# Digital Image Files



## Ben Belton (Mar 14, 2004)

I have a question about digital image files. 

My camera is an 8 megapixel camera. So I was under the false assumption that the largest a file would be was 8Mb. I took some TIFF pics yesterday and the file sizes are between 22-23Mb. WHen I take a JPEG at the 8Mb setting, they are usually 2-4Mb. 

Why is this?

Ben


----------



## gnatster (Mar 6, 2004)

TIFF and JPG are different compression types. For a more detailed explantion see this site


----------



## Ben Belton (Mar 14, 2004)

I know that they are different file (compression) types, but my assumtion was that on an 8mp camera the maxium file size would be 8 million bytes.

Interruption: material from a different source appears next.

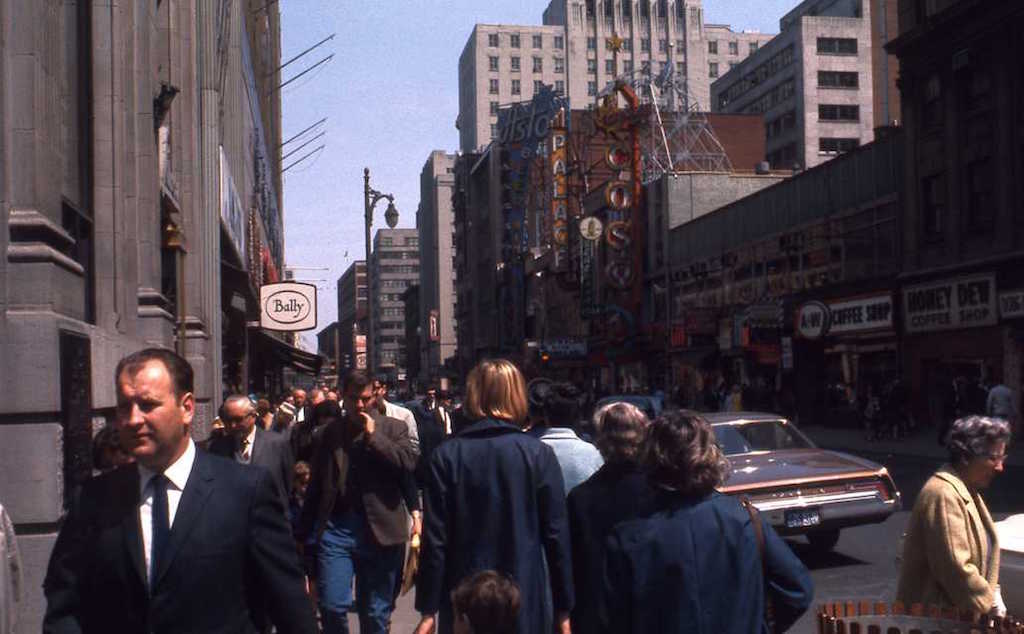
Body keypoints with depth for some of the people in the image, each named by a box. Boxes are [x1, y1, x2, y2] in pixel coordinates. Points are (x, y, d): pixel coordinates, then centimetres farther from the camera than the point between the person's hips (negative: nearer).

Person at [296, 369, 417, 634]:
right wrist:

Obviously this is not the case.


----------



## gnatster (Mar 6, 2004)

According to eDigitalPhoto.com magazine one multiplies the mega pixel count by 3 to obtain the approximate maximum file size. So thats why you 8 MP camera has a 24MB TIFF file size.


----------



## Ben Belton (Mar 14, 2004)

cool... that would be it then

thanks


----------



## jerseyjay (Jan 25, 2004)

Hey Ben,

Not sure what equipment you use but 8MP camera set for RAW output should produce pictures about ~8MB or higher. 

I think you are getting confused with MB/MP and Tiff file format.


----------



## turbomkt (Mar 31, 2004)

One thing you have to remember is that 8MP is that is how many little dots make up the picture. Once you have the number of dots, each dot has to have a color assigned to it. If you are using 24 bit color, that would be 3 bytes. Multiply those 3 bytes by 8 million, and you get about 24MB of info...


----------